Table 3 illustrates the average execution time when each CNNs were run 10 times for some images in Set14. Resize-Conv has the highest computational cost in this table, although it did not generate any checkerboard artifacts. From this table, the proposed approaches have much lower computational costs than with resize convolution layers. Note that the results were obtained on a PC with a 3.30-GHz CPU and a main memory size of 16 GB.

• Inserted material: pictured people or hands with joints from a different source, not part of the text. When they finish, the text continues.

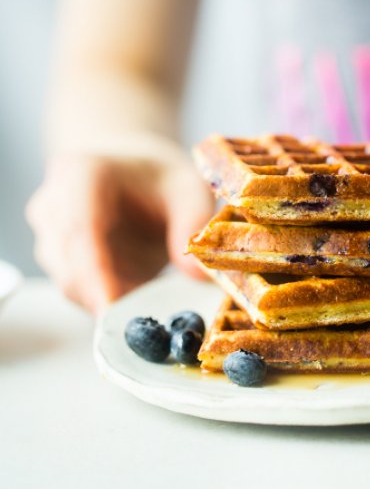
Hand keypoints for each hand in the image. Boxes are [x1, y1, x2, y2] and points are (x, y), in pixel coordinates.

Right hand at [26, 149, 213, 313]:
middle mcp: (54, 204)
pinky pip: (81, 292)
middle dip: (107, 294)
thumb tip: (199, 273)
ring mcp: (50, 235)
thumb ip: (195, 224)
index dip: (94, 273)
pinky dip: (110, 300)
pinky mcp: (59, 262)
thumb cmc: (161, 180)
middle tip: (151, 314)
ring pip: (71, 285)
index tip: (114, 307)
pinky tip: (139, 291)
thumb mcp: (190, 190)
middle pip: (69, 265)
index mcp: (82, 174)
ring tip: (153, 294)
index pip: (79, 229)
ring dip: (111, 299)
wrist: (137, 177)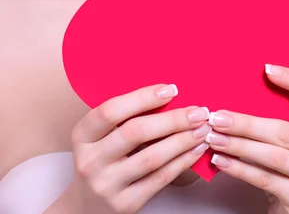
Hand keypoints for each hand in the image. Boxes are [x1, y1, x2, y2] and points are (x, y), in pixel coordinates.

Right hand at [70, 84, 211, 212]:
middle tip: (198, 111)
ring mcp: (107, 185)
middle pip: (135, 132)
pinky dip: (182, 161)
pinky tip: (195, 149)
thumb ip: (125, 117)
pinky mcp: (125, 204)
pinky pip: (160, 178)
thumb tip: (168, 93)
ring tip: (202, 128)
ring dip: (183, 140)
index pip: (111, 111)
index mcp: (82, 136)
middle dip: (172, 119)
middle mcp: (90, 161)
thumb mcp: (101, 136)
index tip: (171, 89)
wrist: (88, 206)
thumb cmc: (103, 159)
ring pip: (152, 157)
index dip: (143, 97)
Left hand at [205, 65, 288, 213]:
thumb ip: (279, 117)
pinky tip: (220, 161)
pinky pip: (265, 179)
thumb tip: (238, 88)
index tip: (266, 68)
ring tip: (213, 137)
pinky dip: (239, 169)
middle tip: (217, 116)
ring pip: (273, 156)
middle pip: (285, 131)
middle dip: (246, 123)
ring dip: (238, 145)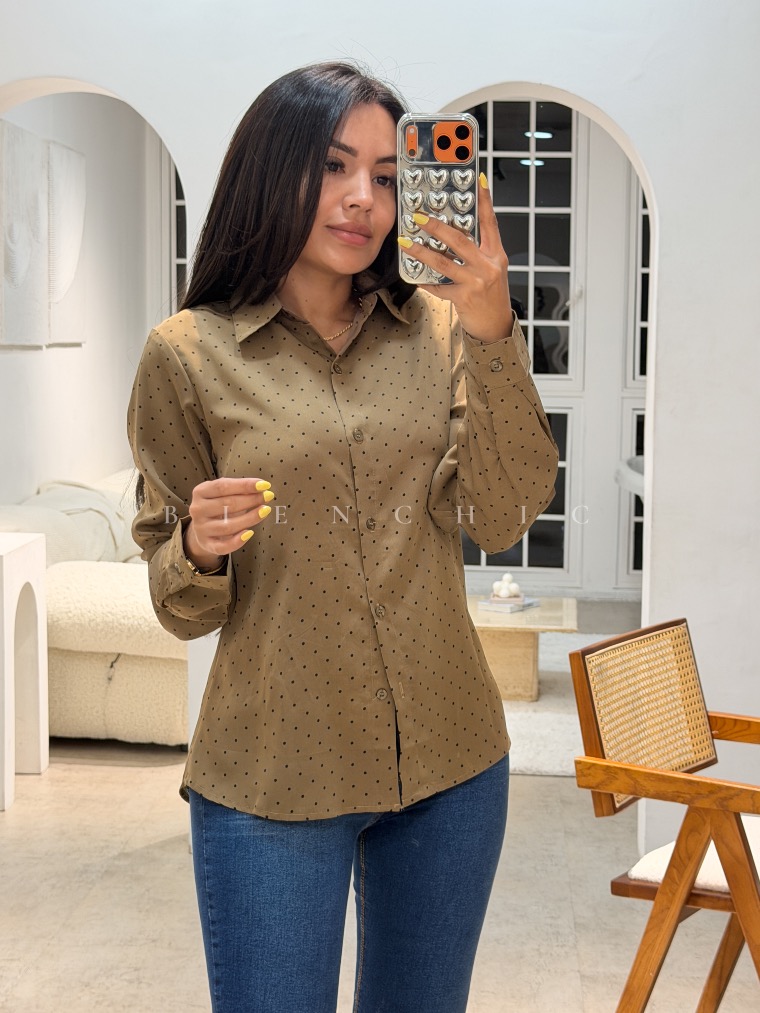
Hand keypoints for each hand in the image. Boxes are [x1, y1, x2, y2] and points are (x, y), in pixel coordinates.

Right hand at [183, 477, 274, 568]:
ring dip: (249, 518)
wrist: (203, 529)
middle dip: (251, 500)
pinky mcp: (207, 544)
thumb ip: (239, 490)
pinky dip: (237, 541)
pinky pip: (223, 546)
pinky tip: (250, 533)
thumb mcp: (223, 493)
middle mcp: (197, 510)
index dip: (244, 485)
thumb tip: (263, 488)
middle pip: (227, 504)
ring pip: (228, 526)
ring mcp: (201, 529)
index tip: (264, 485)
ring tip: (265, 511)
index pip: (223, 487)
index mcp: (200, 492)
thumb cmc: (218, 506)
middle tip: (268, 496)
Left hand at [398, 173, 511, 343]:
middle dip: (436, 226)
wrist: (496, 326)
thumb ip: (478, 252)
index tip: (478, 179)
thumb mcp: (492, 269)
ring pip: (444, 262)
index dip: (485, 200)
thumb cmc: (492, 296)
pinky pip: (439, 288)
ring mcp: (477, 282)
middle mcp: (488, 266)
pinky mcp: (465, 298)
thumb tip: (454, 233)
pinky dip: (426, 282)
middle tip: (417, 217)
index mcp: (496, 254)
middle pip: (460, 240)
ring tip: (406, 243)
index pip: (490, 222)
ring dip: (421, 252)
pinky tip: (415, 277)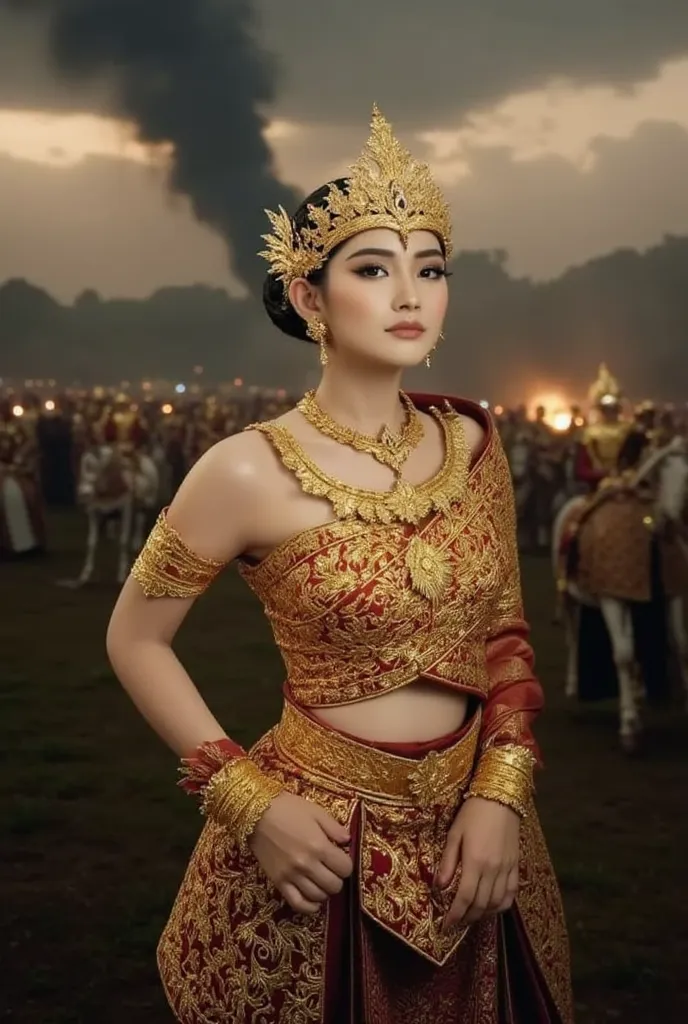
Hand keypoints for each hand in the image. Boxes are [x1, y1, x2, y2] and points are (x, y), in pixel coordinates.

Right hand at [248, 792, 352, 914]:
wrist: (256, 813)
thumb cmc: (287, 808)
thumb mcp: (315, 811)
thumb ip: (335, 828)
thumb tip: (348, 842)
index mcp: (319, 846)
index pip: (345, 868)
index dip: (346, 864)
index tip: (340, 858)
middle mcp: (307, 865)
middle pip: (334, 885)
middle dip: (338, 878)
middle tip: (332, 869)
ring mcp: (292, 876)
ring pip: (318, 896)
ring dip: (325, 891)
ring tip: (321, 880)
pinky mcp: (278, 882)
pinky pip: (297, 903)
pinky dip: (309, 907)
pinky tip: (314, 901)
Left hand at [434, 797, 519, 932]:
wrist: (500, 797)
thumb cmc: (473, 813)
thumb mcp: (454, 834)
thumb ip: (447, 862)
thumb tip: (439, 887)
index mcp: (475, 861)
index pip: (465, 898)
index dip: (455, 915)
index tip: (445, 926)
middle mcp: (493, 869)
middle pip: (481, 905)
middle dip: (467, 918)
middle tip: (456, 923)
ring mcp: (507, 869)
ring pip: (497, 903)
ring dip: (483, 915)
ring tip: (471, 916)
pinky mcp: (516, 865)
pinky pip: (512, 893)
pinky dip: (502, 906)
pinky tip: (492, 907)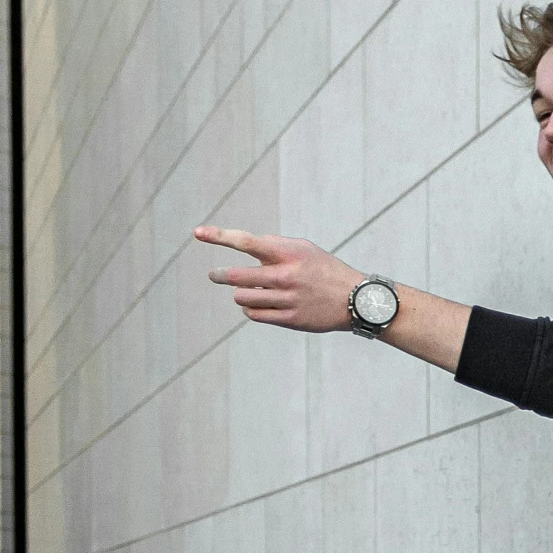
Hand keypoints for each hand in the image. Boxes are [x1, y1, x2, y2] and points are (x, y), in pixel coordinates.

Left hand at [197, 226, 363, 330]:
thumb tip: (244, 249)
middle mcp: (286, 275)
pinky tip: (256, 305)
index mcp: (288, 253)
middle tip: (215, 275)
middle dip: (221, 276)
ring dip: (240, 294)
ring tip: (245, 292)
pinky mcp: (290, 319)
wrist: (354, 300)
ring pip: (243, 298)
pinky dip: (250, 309)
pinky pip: (255, 315)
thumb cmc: (324, 270)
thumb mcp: (304, 249)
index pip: (247, 242)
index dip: (219, 236)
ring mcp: (287, 299)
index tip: (197, 232)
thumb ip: (274, 247)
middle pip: (237, 276)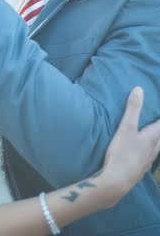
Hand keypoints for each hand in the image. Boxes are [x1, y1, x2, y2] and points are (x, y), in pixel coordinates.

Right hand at [102, 87, 159, 203]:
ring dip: (157, 141)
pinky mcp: (140, 170)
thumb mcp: (125, 128)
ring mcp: (147, 162)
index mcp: (152, 138)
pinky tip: (143, 153)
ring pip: (157, 149)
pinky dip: (149, 151)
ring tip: (154, 136)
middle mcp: (153, 150)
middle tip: (157, 123)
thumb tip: (139, 89)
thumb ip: (133, 109)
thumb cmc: (122, 153)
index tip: (159, 110)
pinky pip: (149, 158)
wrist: (116, 182)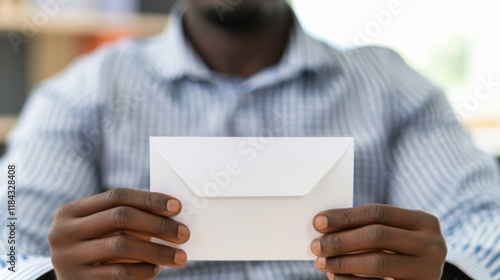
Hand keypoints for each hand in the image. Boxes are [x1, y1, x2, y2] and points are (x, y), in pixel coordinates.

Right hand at [48, 188, 189, 279]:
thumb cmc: (93, 252)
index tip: (177, 207)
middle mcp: (63, 231)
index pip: (117, 196)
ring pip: (122, 245)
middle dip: (158, 224)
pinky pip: (118, 273)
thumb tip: (171, 214)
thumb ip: (125, 219)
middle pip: (120, 217)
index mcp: (70, 211)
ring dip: (156, 251)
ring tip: (178, 257)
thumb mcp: (100, 231)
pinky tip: (157, 270)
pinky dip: (143, 271)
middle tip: (183, 234)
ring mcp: (66, 257)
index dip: (149, 199)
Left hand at [311, 204, 446, 279]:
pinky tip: (335, 276)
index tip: (318, 222)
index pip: (378, 212)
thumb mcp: (394, 236)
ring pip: (378, 262)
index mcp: (425, 222)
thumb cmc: (401, 254)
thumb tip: (324, 225)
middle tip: (316, 246)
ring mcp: (429, 271)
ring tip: (321, 262)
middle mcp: (433, 245)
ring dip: (343, 262)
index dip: (345, 216)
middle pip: (377, 235)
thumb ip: (368, 227)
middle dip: (341, 240)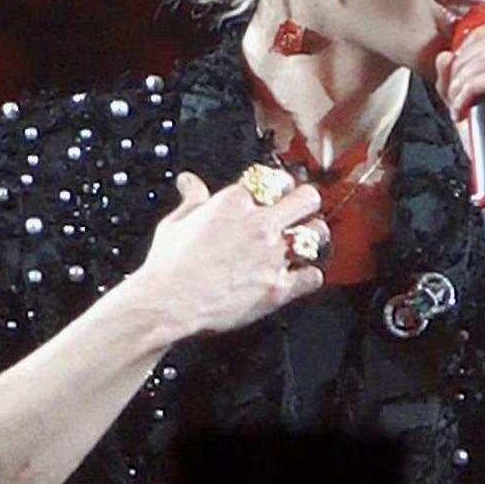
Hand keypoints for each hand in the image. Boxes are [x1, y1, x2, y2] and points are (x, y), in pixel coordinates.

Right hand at [136, 170, 326, 340]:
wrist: (168, 304)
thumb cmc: (168, 265)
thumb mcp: (175, 223)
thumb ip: (192, 199)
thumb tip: (189, 182)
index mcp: (234, 202)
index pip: (273, 180)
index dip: (277, 186)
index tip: (276, 192)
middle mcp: (259, 225)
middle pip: (307, 198)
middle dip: (306, 201)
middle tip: (301, 210)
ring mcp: (272, 256)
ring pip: (316, 234)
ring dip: (312, 236)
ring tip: (304, 241)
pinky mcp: (277, 287)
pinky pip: (313, 275)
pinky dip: (309, 275)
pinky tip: (300, 275)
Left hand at [435, 14, 484, 201]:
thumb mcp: (475, 109)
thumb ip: (459, 81)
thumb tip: (445, 54)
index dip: (474, 37)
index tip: (455, 64)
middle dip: (462, 61)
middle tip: (451, 90)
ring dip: (462, 79)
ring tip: (455, 104)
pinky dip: (469, 89)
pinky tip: (461, 109)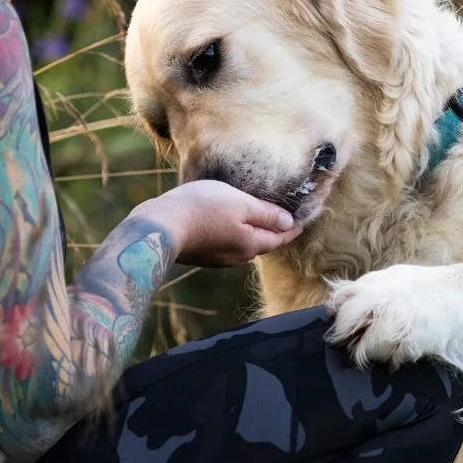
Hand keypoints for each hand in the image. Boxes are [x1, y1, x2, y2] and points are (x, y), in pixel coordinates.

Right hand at [135, 178, 298, 267]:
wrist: (161, 226)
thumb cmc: (202, 209)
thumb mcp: (240, 203)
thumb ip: (266, 213)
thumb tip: (289, 223)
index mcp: (251, 244)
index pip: (280, 238)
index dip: (292, 228)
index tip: (302, 221)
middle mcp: (237, 256)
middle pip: (262, 243)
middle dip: (274, 232)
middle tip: (283, 219)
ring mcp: (218, 258)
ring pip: (243, 245)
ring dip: (253, 233)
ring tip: (257, 219)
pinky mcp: (201, 254)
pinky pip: (226, 244)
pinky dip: (234, 234)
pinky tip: (228, 223)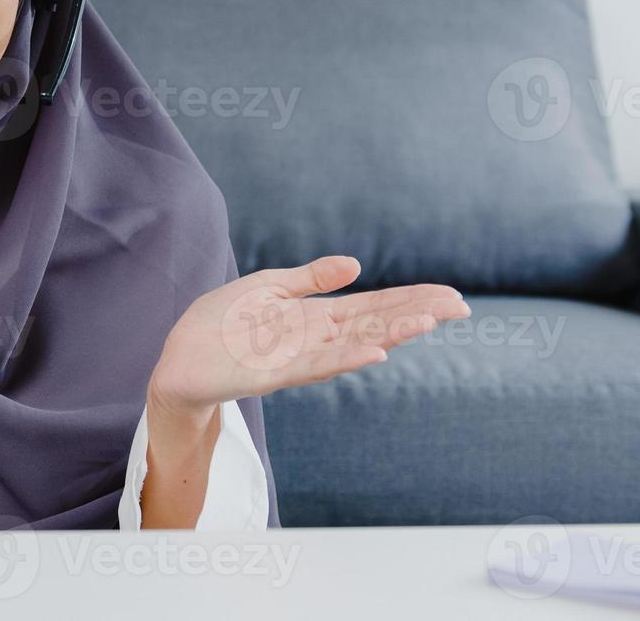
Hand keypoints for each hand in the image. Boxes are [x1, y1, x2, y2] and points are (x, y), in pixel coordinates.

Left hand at [147, 255, 468, 420]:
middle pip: (374, 325)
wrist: (179, 360)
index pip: (372, 307)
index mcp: (315, 318)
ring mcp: (297, 359)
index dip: (409, 299)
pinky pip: (315, 366)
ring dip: (390, 336)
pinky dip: (346, 360)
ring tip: (426, 322)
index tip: (450, 295)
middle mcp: (315, 340)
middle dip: (415, 315)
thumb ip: (311, 279)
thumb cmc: (220, 326)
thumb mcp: (267, 288)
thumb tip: (356, 265)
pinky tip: (374, 354)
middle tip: (460, 307)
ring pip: (353, 346)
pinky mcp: (272, 374)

Table 3. Execution time of super-resolution (sec)

4) Loss functions

It is well-known that perceptual loss results in sharper SR images despite lower PSNR values [Reference Johnson, Alahi and Li13,Reference Sajjadi, Schölkopf and Hirsch30], and it generates checkerboard artifacts more frequently than under MSE loss as described in [Reference Odena, Dumoulin and Olah9,Reference Johnson, Alahi and Li13,Reference Aitken, Ledig, Theis, Caballero, Wang and Shi14,Reference Blau and Michaeli41]. In Fig. 10, which demonstrates artifacts under MSE loss, (b) and (f) also include checkerboard artifacts as well as in Fig. 7, although the distortion is not that large, compared with under perceptual loss. There is a possibility that any loss function causes checkerboard artifacts, but the magnitude of checkerboard artifacts depends on a class of loss functions used for training networks. The proposed avoidance condition is useful under any loss function.

Fig. 10. Experimental results of super-resolution under MSE loss [PSNR(dB)]. (b) and (f) also include checkerboard artifacts as well as in Fig. 7, although the distortion was not that large, compared with under perceptual loss.